Contingency Fees in Ontario Personal Injury: What to Know Before You Sign
How Contingency Fee Arrangements Work
Under a contingency fee agreement, your personal injury lawyer receives a percentage of any settlement or court award as their fee — and nothing if your case is unsuccessful. This removes the financial barrier to legal representation for injured Ontarians who cannot afford hourly rates and aligns your lawyer’s financial interest directly with your recovery goal.
Governing Law
Contingency fee agreements in Ontario are governed by section 28 of the Solicitors Act and the Law Society’s Rules of Professional Conduct. Every agreement must be in writing, signed before legal services are provided, and clearly state: the percentage fee; whether it applies to gross or net recovery; how disbursements are treated; HST implications; and what happens if the retainer is terminated before resolution.
Court oversight: Contingency fee agreements are subject to judicial review. If a court determines the fee is unreasonable relative to the work performed and result achieved, it may reduce the fee. This oversight protects clients — read your agreement carefully and ask questions before signing.
Typical Fee Ranges in Ontario
There is no statutory cap on personal injury contingency fees. Rates typically range from 25% to 40% of the net recovery depending on case complexity, litigation risk, and stage of resolution. Clear-liability soft-tissue cases settled early attract lower rates; catastrophic injury cases proceeding to trial warrant higher percentages reflecting years of investment required.

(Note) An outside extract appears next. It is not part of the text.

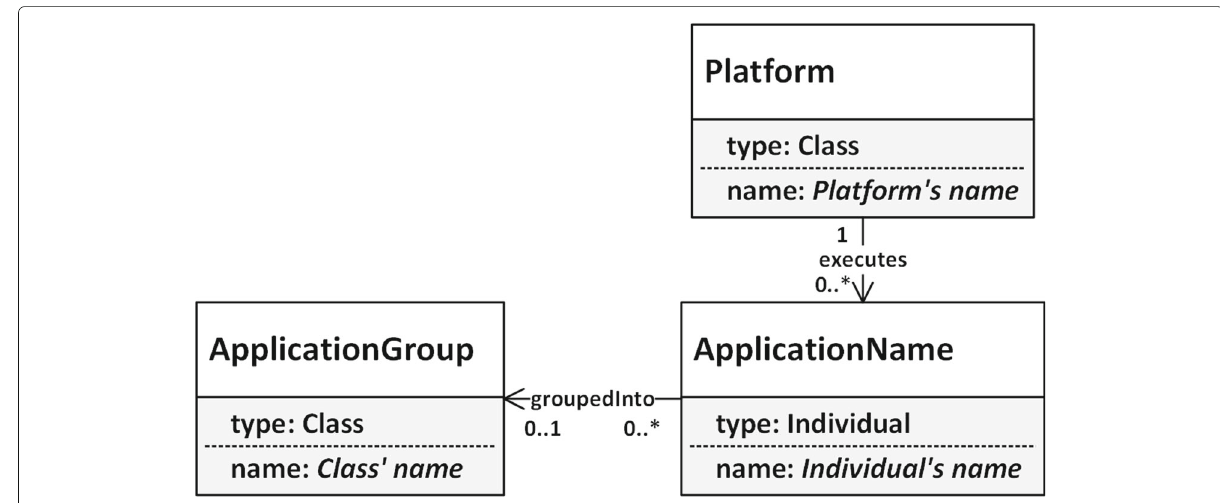
Fig. 7 Grouping of software names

Disbursements: What They Are and Why They Matter
Disbursements are out-of-pocket litigation expenses: expert witness reports, medical record acquisition, court filing fees, process servers, travel, and similar costs. Depending on your agreement, disbursements may be deducted before or after the percentage calculation — a distinction that can meaningfully affect your net recovery. Clarify this point specifically before signing.